[PROBLEM TO SOLVE] Locate each line in the items below that contains the string "Output" and copy those lines, treating uppercase and lowercase as different.

(Labeled contour entries)
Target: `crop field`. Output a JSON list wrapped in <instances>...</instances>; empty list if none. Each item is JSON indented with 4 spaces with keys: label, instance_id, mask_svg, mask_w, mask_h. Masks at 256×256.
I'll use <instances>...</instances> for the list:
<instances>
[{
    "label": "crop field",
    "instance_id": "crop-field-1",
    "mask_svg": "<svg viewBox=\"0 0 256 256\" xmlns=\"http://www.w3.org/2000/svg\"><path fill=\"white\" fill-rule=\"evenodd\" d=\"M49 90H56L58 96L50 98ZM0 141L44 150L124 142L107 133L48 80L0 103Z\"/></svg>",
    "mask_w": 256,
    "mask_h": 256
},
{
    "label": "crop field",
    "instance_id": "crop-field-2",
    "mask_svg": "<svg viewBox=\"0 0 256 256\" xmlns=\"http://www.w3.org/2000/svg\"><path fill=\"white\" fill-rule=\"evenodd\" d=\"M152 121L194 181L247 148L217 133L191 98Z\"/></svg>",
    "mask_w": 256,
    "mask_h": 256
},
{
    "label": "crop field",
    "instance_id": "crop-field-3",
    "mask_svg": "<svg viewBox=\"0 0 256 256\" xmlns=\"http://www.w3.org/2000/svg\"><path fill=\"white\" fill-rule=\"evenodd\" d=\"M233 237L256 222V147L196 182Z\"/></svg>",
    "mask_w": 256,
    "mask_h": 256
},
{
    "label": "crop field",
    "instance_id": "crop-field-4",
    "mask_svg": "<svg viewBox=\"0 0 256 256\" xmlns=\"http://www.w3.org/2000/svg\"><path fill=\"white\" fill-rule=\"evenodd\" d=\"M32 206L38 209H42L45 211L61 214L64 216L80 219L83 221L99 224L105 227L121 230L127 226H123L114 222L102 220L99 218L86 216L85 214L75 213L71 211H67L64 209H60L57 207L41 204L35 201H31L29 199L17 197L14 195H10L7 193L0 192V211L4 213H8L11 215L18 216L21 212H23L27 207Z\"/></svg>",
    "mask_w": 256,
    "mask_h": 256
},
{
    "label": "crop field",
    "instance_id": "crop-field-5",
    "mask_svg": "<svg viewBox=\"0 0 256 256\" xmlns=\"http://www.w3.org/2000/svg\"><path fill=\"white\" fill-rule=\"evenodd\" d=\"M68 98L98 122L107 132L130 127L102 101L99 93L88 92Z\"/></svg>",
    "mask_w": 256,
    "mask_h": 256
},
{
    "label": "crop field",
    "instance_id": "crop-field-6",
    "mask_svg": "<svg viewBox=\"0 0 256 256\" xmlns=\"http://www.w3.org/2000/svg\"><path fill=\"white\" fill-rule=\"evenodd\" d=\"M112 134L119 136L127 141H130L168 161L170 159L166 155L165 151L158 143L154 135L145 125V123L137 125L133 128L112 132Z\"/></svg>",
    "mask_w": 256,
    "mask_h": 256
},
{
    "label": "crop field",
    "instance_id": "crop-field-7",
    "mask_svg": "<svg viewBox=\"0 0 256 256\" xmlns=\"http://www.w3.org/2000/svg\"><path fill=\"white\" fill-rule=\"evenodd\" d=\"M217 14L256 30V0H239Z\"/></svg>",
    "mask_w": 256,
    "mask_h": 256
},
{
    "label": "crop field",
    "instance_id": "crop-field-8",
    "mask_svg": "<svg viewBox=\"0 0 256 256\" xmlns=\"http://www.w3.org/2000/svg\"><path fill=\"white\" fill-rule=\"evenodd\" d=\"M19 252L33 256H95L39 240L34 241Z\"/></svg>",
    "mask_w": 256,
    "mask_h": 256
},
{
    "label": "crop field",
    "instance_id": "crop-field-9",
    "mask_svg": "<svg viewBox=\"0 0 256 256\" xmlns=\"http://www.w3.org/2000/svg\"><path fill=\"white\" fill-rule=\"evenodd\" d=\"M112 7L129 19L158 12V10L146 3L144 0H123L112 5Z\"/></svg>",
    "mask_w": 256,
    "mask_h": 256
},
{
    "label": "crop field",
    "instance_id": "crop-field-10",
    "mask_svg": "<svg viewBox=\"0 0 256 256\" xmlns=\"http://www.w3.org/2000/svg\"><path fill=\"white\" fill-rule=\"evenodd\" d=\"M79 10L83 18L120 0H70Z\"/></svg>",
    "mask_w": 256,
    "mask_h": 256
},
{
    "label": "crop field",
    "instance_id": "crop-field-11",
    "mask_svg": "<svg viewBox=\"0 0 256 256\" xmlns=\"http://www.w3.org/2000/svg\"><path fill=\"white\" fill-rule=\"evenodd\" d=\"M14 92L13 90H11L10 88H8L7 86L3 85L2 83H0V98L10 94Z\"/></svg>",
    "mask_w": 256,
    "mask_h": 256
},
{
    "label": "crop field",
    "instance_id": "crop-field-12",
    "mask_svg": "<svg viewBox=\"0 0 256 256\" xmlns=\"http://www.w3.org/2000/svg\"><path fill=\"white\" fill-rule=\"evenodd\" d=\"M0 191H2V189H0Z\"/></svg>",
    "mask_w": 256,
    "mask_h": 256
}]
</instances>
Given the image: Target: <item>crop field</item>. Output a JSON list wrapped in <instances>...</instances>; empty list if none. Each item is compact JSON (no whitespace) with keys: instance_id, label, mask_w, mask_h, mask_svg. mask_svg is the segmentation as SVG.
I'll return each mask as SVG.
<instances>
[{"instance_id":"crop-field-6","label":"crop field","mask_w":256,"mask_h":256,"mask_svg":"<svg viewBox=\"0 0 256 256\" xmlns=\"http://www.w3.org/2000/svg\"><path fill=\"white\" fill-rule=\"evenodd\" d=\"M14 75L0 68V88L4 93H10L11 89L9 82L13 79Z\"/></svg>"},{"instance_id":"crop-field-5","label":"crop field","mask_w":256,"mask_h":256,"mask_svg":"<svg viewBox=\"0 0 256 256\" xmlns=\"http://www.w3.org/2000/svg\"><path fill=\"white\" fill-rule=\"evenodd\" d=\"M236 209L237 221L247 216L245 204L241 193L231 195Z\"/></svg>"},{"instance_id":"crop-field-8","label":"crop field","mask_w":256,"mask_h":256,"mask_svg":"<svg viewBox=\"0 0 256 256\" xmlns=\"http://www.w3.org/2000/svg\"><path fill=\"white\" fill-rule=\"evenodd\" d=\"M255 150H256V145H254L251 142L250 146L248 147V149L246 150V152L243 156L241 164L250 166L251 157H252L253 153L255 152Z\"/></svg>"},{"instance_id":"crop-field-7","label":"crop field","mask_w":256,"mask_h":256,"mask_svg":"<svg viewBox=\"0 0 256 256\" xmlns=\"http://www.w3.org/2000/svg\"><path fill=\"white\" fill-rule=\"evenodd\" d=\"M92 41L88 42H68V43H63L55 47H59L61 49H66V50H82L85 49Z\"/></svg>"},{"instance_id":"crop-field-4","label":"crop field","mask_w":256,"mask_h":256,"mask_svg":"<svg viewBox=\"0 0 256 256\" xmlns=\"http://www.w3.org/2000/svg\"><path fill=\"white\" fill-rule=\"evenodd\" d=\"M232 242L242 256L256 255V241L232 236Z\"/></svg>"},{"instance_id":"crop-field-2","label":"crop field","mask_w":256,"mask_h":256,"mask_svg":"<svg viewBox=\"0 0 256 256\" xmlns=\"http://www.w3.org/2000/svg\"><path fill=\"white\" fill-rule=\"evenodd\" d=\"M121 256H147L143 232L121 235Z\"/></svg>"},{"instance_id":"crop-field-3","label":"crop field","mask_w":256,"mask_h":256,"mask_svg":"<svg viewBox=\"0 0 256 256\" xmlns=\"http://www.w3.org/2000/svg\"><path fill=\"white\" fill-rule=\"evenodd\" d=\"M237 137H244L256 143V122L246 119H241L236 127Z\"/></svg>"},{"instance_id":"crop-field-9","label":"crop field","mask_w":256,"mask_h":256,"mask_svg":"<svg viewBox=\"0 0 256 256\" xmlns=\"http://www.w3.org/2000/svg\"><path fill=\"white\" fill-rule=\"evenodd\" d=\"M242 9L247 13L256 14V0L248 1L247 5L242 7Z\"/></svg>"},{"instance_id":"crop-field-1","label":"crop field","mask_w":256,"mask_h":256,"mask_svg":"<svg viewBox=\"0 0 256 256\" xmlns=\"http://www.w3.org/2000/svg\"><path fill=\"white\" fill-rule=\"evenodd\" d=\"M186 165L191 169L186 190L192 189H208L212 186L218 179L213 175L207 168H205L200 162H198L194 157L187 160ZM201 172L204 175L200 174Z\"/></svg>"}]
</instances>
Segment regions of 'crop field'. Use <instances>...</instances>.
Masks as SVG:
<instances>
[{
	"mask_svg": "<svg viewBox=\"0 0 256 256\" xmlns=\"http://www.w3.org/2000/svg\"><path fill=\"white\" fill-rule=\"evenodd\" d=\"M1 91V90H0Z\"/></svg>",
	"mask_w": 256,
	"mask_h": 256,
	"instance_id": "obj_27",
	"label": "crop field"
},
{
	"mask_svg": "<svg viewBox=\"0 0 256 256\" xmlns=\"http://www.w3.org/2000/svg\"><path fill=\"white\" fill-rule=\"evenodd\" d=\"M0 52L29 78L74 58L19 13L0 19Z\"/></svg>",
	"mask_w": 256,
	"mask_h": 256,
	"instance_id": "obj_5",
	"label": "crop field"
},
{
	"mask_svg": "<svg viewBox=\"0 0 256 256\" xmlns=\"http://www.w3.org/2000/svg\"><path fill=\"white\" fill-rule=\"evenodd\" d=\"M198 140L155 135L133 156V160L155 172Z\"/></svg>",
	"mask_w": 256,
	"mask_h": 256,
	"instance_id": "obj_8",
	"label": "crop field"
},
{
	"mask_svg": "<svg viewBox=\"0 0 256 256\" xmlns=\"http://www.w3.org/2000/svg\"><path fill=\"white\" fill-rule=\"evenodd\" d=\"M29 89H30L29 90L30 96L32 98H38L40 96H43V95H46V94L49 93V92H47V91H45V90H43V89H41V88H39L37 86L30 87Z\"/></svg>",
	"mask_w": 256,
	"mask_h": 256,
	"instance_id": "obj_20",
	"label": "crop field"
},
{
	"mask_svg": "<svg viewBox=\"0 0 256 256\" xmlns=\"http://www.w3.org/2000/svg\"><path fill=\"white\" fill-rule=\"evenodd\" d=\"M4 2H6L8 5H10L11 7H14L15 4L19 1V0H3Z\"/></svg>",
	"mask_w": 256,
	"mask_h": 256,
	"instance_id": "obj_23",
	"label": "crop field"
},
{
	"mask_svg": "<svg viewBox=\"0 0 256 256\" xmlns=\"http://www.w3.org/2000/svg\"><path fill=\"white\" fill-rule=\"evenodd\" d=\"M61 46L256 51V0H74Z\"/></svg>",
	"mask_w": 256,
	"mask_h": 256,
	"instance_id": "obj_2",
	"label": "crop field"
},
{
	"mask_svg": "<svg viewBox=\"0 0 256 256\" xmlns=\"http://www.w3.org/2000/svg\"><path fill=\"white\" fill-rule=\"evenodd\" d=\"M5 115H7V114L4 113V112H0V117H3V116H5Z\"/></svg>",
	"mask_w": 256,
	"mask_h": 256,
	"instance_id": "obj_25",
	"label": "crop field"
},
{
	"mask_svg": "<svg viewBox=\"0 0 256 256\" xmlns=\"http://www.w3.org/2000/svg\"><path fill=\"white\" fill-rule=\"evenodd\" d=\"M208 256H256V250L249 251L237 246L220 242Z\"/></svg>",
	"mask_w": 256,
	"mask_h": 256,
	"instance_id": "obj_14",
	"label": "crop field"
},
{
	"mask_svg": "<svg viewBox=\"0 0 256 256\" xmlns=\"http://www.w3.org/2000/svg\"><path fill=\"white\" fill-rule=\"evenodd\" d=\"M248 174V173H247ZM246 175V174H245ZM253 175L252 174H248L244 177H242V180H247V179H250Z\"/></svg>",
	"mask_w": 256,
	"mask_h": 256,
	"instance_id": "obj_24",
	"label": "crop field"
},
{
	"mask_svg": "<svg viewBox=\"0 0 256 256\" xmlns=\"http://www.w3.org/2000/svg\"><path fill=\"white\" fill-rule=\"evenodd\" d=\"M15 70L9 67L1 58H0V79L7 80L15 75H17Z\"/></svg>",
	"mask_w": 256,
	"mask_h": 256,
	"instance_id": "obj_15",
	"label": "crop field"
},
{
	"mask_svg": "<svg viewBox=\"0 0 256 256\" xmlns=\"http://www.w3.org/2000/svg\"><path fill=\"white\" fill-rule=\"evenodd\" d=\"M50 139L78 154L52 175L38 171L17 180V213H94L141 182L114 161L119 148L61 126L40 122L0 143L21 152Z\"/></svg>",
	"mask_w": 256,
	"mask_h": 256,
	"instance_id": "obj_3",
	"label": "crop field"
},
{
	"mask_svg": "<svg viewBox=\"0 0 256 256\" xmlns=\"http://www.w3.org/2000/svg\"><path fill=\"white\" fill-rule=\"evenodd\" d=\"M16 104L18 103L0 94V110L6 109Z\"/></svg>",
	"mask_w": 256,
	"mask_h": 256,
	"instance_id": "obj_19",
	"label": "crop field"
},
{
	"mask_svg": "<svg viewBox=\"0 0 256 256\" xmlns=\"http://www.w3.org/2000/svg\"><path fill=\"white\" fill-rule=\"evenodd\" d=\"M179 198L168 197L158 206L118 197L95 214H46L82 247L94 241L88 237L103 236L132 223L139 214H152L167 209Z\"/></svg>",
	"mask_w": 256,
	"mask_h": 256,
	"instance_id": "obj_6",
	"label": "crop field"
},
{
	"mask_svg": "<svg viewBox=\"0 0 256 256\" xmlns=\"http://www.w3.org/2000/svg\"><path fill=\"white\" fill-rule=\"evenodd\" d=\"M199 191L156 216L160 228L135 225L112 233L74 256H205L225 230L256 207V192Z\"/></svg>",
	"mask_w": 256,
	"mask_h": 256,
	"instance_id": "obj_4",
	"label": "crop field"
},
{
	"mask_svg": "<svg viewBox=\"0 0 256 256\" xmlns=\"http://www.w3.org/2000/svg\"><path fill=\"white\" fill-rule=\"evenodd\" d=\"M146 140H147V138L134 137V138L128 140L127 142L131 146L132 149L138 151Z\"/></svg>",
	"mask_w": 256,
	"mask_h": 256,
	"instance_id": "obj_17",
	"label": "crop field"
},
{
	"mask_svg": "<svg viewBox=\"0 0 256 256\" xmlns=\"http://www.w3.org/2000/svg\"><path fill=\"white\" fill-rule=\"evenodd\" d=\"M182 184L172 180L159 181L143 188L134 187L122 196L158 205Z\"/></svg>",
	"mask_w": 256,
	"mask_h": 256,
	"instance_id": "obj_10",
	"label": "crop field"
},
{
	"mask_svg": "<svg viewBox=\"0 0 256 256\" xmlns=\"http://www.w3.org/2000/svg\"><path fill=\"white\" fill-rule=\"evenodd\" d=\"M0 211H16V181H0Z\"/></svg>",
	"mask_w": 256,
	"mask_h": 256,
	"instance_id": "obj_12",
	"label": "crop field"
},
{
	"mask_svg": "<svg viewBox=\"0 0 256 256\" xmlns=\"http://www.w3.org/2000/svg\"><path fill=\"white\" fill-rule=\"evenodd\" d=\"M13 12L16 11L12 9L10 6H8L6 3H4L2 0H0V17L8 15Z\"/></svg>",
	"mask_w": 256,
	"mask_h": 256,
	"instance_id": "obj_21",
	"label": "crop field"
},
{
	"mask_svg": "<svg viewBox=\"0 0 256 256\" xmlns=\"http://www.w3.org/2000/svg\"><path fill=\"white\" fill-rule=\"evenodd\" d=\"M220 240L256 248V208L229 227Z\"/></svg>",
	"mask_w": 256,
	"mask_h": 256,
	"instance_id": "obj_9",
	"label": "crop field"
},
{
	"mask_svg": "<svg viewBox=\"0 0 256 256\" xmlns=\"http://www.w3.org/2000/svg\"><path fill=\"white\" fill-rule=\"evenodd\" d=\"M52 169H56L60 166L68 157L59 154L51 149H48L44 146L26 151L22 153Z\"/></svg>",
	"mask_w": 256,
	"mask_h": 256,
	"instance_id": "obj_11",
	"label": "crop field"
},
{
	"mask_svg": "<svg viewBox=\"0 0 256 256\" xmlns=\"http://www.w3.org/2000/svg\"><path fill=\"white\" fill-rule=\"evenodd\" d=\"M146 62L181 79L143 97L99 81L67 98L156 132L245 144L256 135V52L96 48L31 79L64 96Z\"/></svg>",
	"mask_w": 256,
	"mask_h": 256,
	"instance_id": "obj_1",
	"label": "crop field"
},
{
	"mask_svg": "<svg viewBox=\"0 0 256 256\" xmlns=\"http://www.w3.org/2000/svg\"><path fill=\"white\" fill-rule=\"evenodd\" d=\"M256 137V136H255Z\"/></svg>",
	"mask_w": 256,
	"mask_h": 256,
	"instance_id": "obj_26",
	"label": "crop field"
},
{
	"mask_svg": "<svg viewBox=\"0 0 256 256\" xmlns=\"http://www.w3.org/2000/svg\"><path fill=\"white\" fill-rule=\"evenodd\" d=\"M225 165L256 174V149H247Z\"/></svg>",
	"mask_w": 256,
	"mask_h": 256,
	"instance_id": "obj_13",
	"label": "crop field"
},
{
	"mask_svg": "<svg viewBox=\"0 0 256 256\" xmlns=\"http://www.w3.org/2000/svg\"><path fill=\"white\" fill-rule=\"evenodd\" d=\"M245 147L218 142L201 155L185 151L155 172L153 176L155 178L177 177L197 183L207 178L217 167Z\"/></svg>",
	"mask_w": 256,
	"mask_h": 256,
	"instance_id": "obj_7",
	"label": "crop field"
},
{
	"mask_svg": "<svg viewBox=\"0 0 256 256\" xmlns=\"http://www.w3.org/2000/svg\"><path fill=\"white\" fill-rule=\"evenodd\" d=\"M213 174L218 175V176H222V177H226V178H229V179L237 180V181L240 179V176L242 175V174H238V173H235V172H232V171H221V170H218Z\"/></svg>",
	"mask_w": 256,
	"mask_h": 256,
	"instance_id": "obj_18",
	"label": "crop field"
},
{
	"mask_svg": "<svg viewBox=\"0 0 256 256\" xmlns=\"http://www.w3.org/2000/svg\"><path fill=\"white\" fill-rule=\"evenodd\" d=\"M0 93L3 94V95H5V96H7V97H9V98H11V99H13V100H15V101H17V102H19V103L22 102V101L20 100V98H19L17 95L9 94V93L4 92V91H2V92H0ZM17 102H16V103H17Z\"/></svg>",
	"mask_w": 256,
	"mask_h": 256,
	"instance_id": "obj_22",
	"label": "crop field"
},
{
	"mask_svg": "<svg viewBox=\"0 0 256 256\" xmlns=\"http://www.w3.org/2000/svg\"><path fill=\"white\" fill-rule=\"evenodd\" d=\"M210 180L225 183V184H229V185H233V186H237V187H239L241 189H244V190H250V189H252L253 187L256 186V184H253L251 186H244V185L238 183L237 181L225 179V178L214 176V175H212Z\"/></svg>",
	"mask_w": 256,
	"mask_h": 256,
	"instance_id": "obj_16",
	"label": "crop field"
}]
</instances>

[EXERCISE RESULT]
Target: `crop field`. Output a JSON list wrapped in <instances>...</instances>; empty list if none. Each item is JSON indented with 4 spaces with keys: label, instance_id, mask_svg, mask_w, mask_h. Masks at 256×256.
Given the image: Target: <item>crop field</item>. Output a JSON list wrapped in <instances>...</instances>; empty list if none. Each item is compact JSON (no whitespace) with keys: instance_id, label, mask_w, mask_h, mask_svg. mask_svg is the segmentation as SVG.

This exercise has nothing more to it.